**** EXCERPTED RECORDS ****

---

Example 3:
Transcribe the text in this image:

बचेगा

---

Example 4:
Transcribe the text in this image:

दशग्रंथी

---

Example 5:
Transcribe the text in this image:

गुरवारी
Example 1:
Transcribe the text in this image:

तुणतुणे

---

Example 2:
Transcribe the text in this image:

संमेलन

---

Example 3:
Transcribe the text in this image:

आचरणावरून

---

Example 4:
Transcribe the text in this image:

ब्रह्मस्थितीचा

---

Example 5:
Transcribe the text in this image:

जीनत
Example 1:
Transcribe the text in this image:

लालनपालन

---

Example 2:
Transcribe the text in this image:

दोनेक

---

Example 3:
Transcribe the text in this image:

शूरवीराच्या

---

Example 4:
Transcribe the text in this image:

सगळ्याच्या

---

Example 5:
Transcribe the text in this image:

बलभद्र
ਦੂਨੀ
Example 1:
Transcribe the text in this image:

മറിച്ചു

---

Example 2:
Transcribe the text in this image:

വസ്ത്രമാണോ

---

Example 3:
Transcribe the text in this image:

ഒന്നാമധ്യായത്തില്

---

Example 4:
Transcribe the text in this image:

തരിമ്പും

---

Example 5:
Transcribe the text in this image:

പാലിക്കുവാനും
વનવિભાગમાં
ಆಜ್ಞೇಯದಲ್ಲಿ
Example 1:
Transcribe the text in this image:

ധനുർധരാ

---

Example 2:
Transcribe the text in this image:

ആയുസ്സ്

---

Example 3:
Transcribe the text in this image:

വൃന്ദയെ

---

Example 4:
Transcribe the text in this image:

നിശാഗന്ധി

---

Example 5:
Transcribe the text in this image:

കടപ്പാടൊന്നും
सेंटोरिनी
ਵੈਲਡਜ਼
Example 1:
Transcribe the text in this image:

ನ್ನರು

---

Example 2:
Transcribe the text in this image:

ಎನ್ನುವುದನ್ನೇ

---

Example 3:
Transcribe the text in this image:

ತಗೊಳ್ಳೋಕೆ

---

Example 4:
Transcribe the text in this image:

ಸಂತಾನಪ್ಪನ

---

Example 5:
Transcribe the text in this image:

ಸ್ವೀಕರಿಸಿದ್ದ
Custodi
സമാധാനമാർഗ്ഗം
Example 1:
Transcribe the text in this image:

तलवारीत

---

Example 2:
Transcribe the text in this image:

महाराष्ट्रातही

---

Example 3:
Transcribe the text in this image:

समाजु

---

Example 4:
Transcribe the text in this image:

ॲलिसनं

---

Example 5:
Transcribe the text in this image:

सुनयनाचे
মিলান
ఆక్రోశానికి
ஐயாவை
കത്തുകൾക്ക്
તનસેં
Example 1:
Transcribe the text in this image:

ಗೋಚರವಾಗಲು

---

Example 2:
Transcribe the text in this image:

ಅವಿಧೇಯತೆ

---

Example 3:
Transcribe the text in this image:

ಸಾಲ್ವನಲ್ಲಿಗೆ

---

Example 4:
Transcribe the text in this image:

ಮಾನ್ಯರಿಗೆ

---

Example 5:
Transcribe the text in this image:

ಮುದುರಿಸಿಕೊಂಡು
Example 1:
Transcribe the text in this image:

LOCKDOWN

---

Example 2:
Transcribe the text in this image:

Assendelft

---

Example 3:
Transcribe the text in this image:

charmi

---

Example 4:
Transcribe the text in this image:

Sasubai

****

### TASK REQUIREMENTS
All of the material above must be transcribed exactly, with no line dropped.

### ANSWER TO THIS PROBLEM
---

Example 3:
Transcribe the text in this image:

बचेगा

---

Example 4:
Transcribe the text in this image:

दशग्रंथी

---

Example 5:
Transcribe the text in this image:

गुरवारी
Example 1:
Transcribe the text in this image:

तुणतुणे

---

Example 2:
Transcribe the text in this image:

संमेलन

---

Example 3:
Transcribe the text in this image:

आचरणावरून

---

Example 4:
Transcribe the text in this image:

ब्रह्मस्थितीचा

---

Example 5:
Transcribe the text in this image:

जीनत
Example 1:
Transcribe the text in this image:

लालनपालन

---

Example 2:
Transcribe the text in this image:

दोनेक

---

Example 3:
Transcribe the text in this image:

शूरवीराच्या

---

Example 4:
Transcribe the text in this image:

सगळ्याच्या

---

Example 5:
Transcribe the text in this image:

बलभद्र
ਦੂਨੀ
Example 1:
Transcribe the text in this image:

മറിച്ചു

---

Example 2:
Transcribe the text in this image:

വസ്ത്രമാണോ

---

Example 3:
Transcribe the text in this image:

ഒന്നാമധ്യായത്തില്

---

Example 4:
Transcribe the text in this image:

തരിമ്പും

---

Example 5:
Transcribe the text in this image:

പാലിക്കുവാനും
વનવિભાગમાં
ಆಜ್ಞೇಯದಲ್ಲಿ
Example 1:
Transcribe the text in this image:

ധനുർധരാ

---

Example 2:
Transcribe the text in this image:

ആയുസ്സ്

---

Example 3:
Transcribe the text in this image:

വൃന്ദയെ

---

Example 4:
Transcribe the text in this image:

നിശാഗന്ധി

---

Example 5:
Transcribe the text in this image:

കടപ്പാടൊന്നും
सेंटोरिनी
ਵੈਲਡਜ਼
Example 1:
Transcribe the text in this image:

ನ್ನರು

---

Example 2:
Transcribe the text in this image:

ಎನ್ನುವುದನ್ನೇ

---

Example 3:
Transcribe the text in this image:

ತಗೊಳ್ಳೋಕೆ

---

Example 4:
Transcribe the text in this image:

ಸಂತಾನಪ್ಪನ

---

Example 5:
Transcribe the text in this image:

ಸ್ವೀಕರಿಸಿದ್ದ
Custodi
സമാധാനമാർഗ്ഗം
Example 1:
Transcribe the text in this image:

तलवारीत

---

Example 2:
Transcribe the text in this image:

महाराष्ट्रातही

---

Example 3:
Transcribe the text in this image:

समाजु

---

Example 4:
Transcribe the text in this image:

ॲलिसनं

---

Example 5:
Transcribe the text in this image:

सुनयनाचे
মিলান
ఆక్రోశానికి
ஐயாவை
കത്തുകൾക്ക്
તનસેં
Example 1:
Transcribe the text in this image:

ಗೋಚರವಾಗಲು

---

Example 2:
Transcribe the text in this image:

ಅವಿಧೇಯತೆ

---

Example 3:
Transcribe the text in this image:

ಸಾಲ್ವನಲ್ಲಿಗೆ

---

Example 4:
Transcribe the text in this image:

ಮಾನ್ಯರಿಗೆ

---

Example 5:
Transcribe the text in this image:

ಮುದುರಿಸಿಕೊಂಡು
Example 1:
Transcribe the text in this image:

LOCKDOWN

---

Example 2:
Transcribe the text in this image:

Assendelft

---

Example 3:
Transcribe the text in this image:

charmi

---

Example 4:
Transcribe the text in this image:

Sasubai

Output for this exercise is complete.